- Information given -
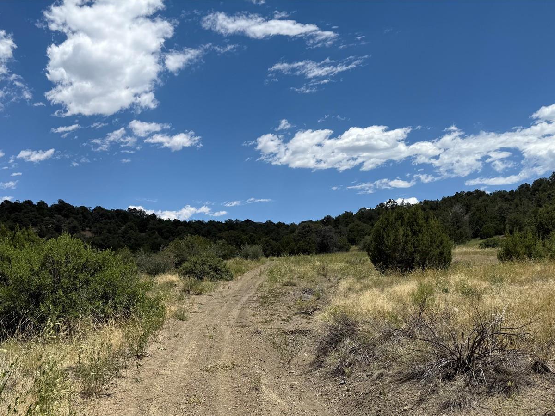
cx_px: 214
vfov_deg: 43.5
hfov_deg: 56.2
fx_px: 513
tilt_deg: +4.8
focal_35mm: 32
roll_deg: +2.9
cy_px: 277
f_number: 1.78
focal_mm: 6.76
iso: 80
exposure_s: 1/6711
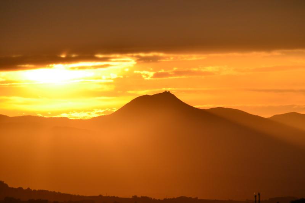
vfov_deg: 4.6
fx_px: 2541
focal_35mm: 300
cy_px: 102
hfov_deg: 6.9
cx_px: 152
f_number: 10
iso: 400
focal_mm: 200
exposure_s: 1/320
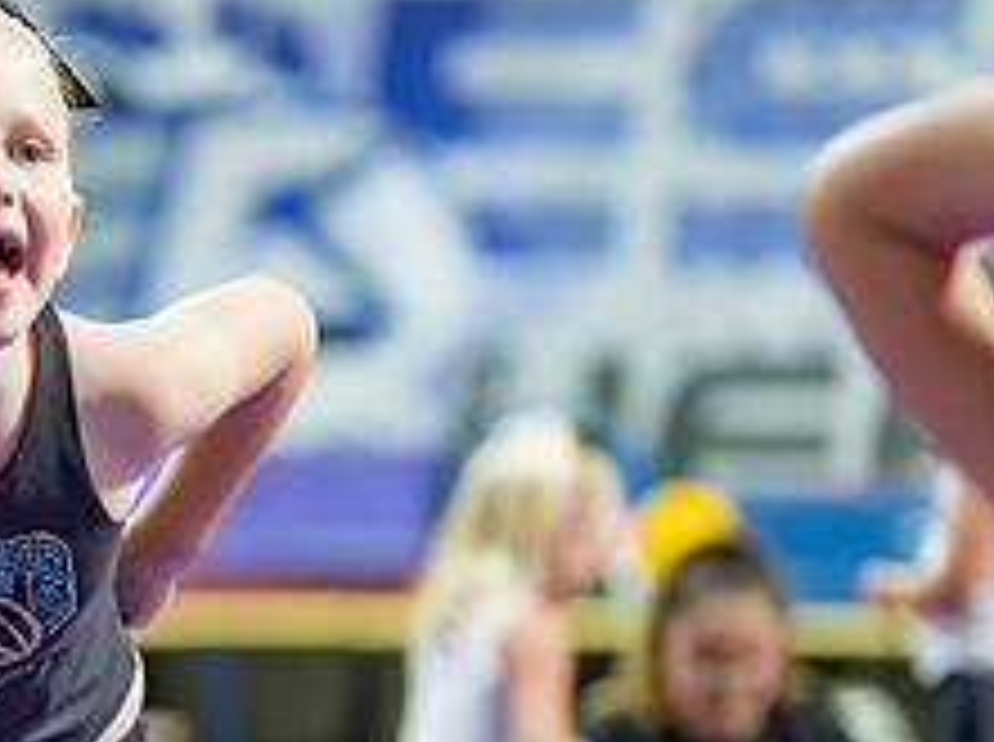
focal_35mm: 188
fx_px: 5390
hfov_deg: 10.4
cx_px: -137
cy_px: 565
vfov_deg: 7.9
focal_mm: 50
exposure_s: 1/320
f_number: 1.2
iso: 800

- Brief -
Please transcribe the lines from the one containing "focal_35mm: 300" to the last line of the listing, both included, exactly and with nothing added, leaving every picture out.

- Output -
focal_35mm: 300
cy_px: 102
hfov_deg: 6.9
cx_px: 152
f_number: 10
iso: 400
focal_mm: 200
exposure_s: 1/320
focal_35mm: 188
fx_px: 5390
hfov_deg: 10.4
cx_px: -137
cy_px: 565
vfov_deg: 7.9
focal_mm: 50
exposure_s: 1/320
f_number: 1.2
iso: 800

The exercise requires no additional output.